Loin de nous, le crime de nous séparer du Seigneur, et de quitter ses traces, en dressant un autel, pour offrir des holocaustes, des sacrifices et des victimes, hors l’autel du Seigneur notre Dieu, qui a été dressé devant son tabernacle.
30 Toen de priester Pinehas, en de oversten der vergadering, en de hoofden der duizenden van Israel, die bij hem waren, de woorden hoorden, die de kinderen van Ruben, en de kinderen van Gad, en de kinderen van Manasse gesproken hadden, zo was het goed in hun ogen.
Ces paroles entendues, Phinéès, le prêtre, et les princes de la légation d’Israël, qui étaient avec lui, s’apaisèrent, et accueillirent du meilleur cœur les paroles des enfants de Ruben, de Gad et de la demi-tribu de Manassé.
31 En Pinehas, de zoon van den priester Eleazar, zeide tot de kinderen van Ruben, en tot de kinderen van Gad, en tot de kinderen van Manasse: Heden weten wij, dat de HEERE in het midden van ons is, dewijl gij deze overtreding tegen den HEERE niet begaan hebt; toen hebt gijlieden de kinderen Israels verlost uit de hand des HEEREN.
Alors Phinéès, le prêtre, fils d’Eléazar, leur dit: Maintenant nous savons que le Seigneur est avec nous, puisque vous êtes étrangers à cette prévarication, et que vous avez délivré les enfants d’Israël de la main du Seigneur.

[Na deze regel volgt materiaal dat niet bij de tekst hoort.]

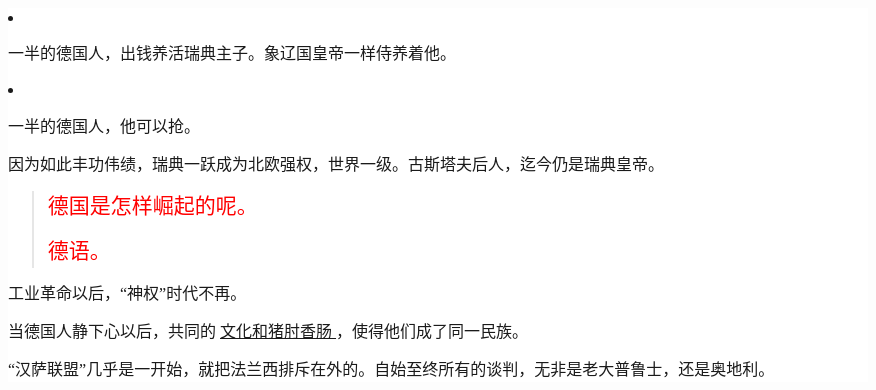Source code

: <li>
<p style="line-height:150%;">
<span style="font-size:16px;line-height:150%;font-family:楷体_GB2312;">
            一半的德国人，出钱养活瑞典主子。象辽国皇帝一样侍养着他。
           </span>
</p>
</li>
<li>
<p style="line-height:150%;">
<span style="font-size:16px;line-height:150%;font-family:楷体_GB2312;">
            一半的德国人，他可以抢。
           </span>
</p>
</li>
</ul>
<p style="line-height: 150%;margin-top: 5px;">
<span style="font-size:16px;line-height:150%;font-family:楷体_GB2312;">
          因为如此丰功伟绩，瑞典一跃成为北欧强权，世界一级。古斯塔夫后人，迄今仍是瑞典皇帝。
         </span>
</p>
<p style="line-height:150%;">
<span style="font-size:16px;line-height:150%;font-family:楷体_GB2312;">
</span>
</p>
<blockquote>
<p style="line-height: 150%;margin-bottom: 5px;">
<span style="font-size:21px;line-height:150%;font-family:楷体_GB2312;color:red;">
           德国是怎样崛起的呢。
          </span>
</p>
<p style="line-height:150%;">
<span style="font-size:21px;line-height:150%;font-family:楷体_GB2312;color:red;">
           德语。
          </span>
</p>
</blockquote>
<p style="line-height:150%;">
<span style="font-size:16px;line-height:150%;font-family:楷体_GB2312;">
</span>
</p>
<p style="line-height:150%;">
<span style="font-size:16px;line-height:150%;font-family:楷体_GB2312;">
          工业革命以后，“神权”时代不再。
         </span>
</p>
<p style="line-height:150%;">
<span style="font-size:16px;line-height:150%;font-family:楷体_GB2312;">
          当德国人静下心以后，共同的
         </span>
<span style="font-size: 16px;line-height: 150%;font-family: 楷体_GB2312;text-decoration: underline;">
          文化和猪肘香肠
         </span>
<span style="font-size:16px;line-height:150%;font-family:楷体_GB2312;">
          ，使得他们成了同一民族。
         </span>
</p>
<p style="line-height:150%;">
<span style="font-size:16px;line-height:150%;font-family:楷体_GB2312;">
</span>
</p>
<p style="line-height:150%;">
<span style="font-size:16px;line-height:150%;font-family:楷体_GB2312;">
          “汉萨联盟”几乎是一开始，就把法兰西排斥在外的。自始至终所有的谈判，无非是老大普鲁士，还是奥地利。
         </span>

32 En Pinehas, de zoon van den priester Eleazar, keerde wederom met de oversten van de kinderen van Ruben, en van de kinderen van Gad, uit het land Gilead, naar het land Kanaan, tot de kinderen Israels; en zij brachten hun antwoord weder;
Après cela, il revint avec les princes du peuple d’auprès des enfants de Ruben et de Gad, de la terre de Galaad, confins de Chanaan, vers les enfants d’Israël, et il leur fit son rapport.

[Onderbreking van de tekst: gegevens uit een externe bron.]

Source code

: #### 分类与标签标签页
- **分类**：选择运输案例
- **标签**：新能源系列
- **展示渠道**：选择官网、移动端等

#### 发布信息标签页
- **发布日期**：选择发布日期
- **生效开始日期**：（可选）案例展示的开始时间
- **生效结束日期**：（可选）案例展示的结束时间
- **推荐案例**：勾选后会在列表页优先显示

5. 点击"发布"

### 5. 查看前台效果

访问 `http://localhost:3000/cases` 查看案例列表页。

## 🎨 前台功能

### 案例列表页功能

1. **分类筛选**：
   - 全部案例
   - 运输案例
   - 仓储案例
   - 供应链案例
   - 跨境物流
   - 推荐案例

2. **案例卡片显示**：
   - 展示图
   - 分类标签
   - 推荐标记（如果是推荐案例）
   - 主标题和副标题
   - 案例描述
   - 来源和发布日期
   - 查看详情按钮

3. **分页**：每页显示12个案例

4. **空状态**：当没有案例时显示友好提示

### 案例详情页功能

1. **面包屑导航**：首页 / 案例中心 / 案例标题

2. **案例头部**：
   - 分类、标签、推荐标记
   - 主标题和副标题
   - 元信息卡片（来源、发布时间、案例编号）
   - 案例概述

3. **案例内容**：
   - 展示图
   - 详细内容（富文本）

33 Het antwoord nu was goed in de ogen van de kinderen Israels, en de kinderen Israels loofden God, en zeiden niet meer van tegen hen op te trekken met een heir, om het land te verderven, waarin de kinderen van Ruben en de kinderen van Gad woonden.
Or, ce discours plut à tous ceux qui l’entendirent, et les enfants d’Israël louèrent Dieu, et ils ne dirent plus qu’ils monteraient contre eux, qu’ils les combattraient, et qu’ils détruiraient la terre de leur possession.
34 En de kinderen van Ruben en de kinderen van Gad noemden dat altaar: Dat het een getuige zij tussen ons, dat de HEERE God is.
Et les enfants de Ruben et les enfants de Gad appelèrent l’autel qu’ils avaient dressé, Notre témoignage que, c’est le Seigneur lui-même qui est Dieu.